EL LEVIATÁN TECNOLÓGICO
- Redacción

- 23 nov
- 3 Min. de lectura
Por Pedro Luis Barco Díaz, Caronte.

La Cuarta Revolución Industrial no es una evolución más de la
automatización: es una transformación radical que reconfigura el trabajo humano y plantea preguntas urgentes sobre el futuro colectivo. La inteligencia artificial y la
robotización no solo alteran cómo producimos, también determinan quién se beneficia y quién queda al margen,
reescriben quién manda, quién cobra y quién queda mirando desde la acera digital.
Este nuevo ciclo ha intensificado la confrontación entre dos modelos económicos: el capitalismo neoliberal estadounidense, inspirado en Milton Friedman, pero hoy actualizado con el repliegue proteccionista arancelario; frente
al socialismo de mercado chino, formulado por Deng Xiaoping
y adaptado con firmeza en la era Xi Jinping.
China, con su planificación estatal, imperativa y centralizada,
busca preservar el empleo y la estabilidad social. El Estado
mantiene el control sobre sectores estratégicos, utilizando el
mercado como herramienta, no como fin. Aunque esta
fórmula genera tensiones entre eficiencia y libertad, lo cierto
es que permite una redistribución más humana, solidaria y
predecible.

■ Ejercicio planteado: Copia el fragmento del artículo sobre el leviatán tecnológico empezando por "China, con su" y siguiendo hasta "predecible.", y cambia "planificación estatal" por "planificación pública".

■ Registros proporcionados:

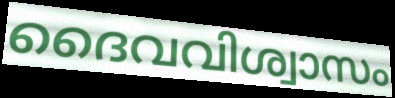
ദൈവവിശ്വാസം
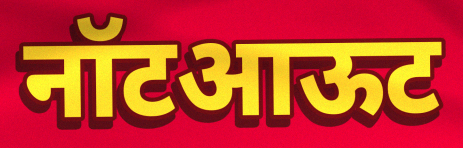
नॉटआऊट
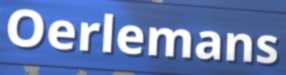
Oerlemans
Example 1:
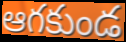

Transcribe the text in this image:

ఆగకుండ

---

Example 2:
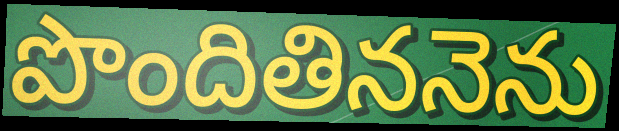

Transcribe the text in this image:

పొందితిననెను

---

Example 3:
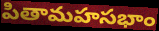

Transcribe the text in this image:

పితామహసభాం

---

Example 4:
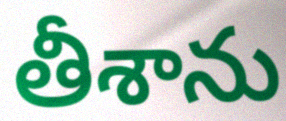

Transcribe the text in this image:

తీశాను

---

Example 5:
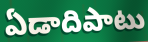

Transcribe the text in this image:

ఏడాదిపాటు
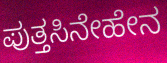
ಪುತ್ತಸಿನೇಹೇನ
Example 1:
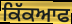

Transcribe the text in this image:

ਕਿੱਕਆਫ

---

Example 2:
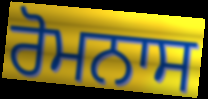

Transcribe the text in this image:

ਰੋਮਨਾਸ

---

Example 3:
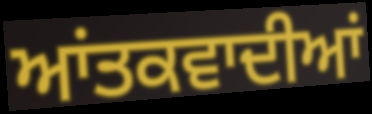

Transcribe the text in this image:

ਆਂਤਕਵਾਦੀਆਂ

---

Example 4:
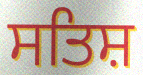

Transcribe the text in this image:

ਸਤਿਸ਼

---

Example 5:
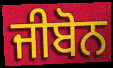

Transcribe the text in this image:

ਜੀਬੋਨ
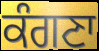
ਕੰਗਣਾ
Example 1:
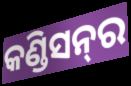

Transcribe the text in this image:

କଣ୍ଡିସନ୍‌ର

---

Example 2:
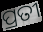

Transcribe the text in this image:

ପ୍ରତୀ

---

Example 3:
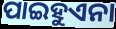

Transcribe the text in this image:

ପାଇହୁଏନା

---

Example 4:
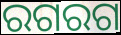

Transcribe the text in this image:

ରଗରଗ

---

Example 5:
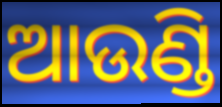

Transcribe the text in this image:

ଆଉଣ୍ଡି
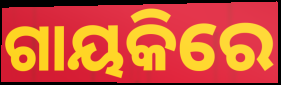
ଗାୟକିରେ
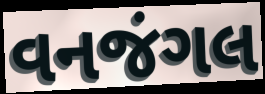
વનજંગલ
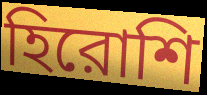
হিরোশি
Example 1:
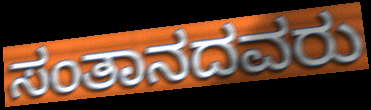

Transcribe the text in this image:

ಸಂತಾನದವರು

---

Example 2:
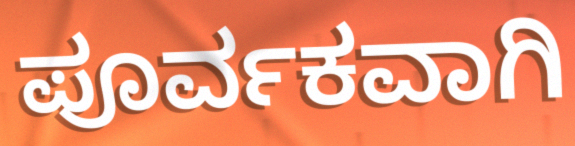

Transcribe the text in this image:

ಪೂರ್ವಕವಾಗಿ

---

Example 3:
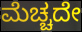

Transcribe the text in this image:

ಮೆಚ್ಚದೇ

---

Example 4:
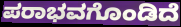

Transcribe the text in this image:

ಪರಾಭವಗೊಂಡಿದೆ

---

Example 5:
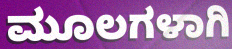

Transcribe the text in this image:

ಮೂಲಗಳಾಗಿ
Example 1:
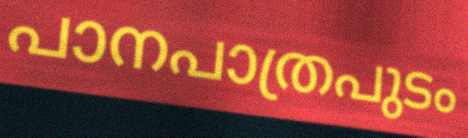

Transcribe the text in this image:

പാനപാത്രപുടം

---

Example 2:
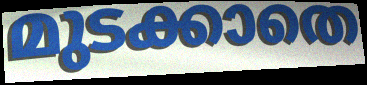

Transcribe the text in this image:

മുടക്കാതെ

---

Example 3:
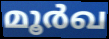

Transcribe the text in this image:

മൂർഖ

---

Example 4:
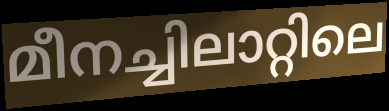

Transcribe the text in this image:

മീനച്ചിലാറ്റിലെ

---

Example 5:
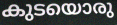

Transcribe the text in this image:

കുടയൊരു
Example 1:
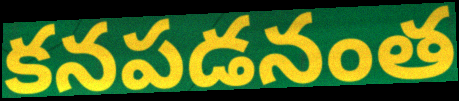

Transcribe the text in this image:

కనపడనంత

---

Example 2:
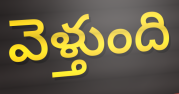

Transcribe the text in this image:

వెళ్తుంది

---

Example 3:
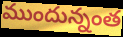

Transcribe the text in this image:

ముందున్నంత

■ Ejercicio resuelto:
China, con su planificación pública, imperativa y centralizada,
busca preservar el empleo y la estabilidad social. El Estado
mantiene el control sobre sectores estratégicos, utilizando el
mercado como herramienta, no como fin. Aunque esta
fórmula genera tensiones entre eficiencia y libertad, lo cierto
es que permite una redistribución más humana, solidaria y
predecible.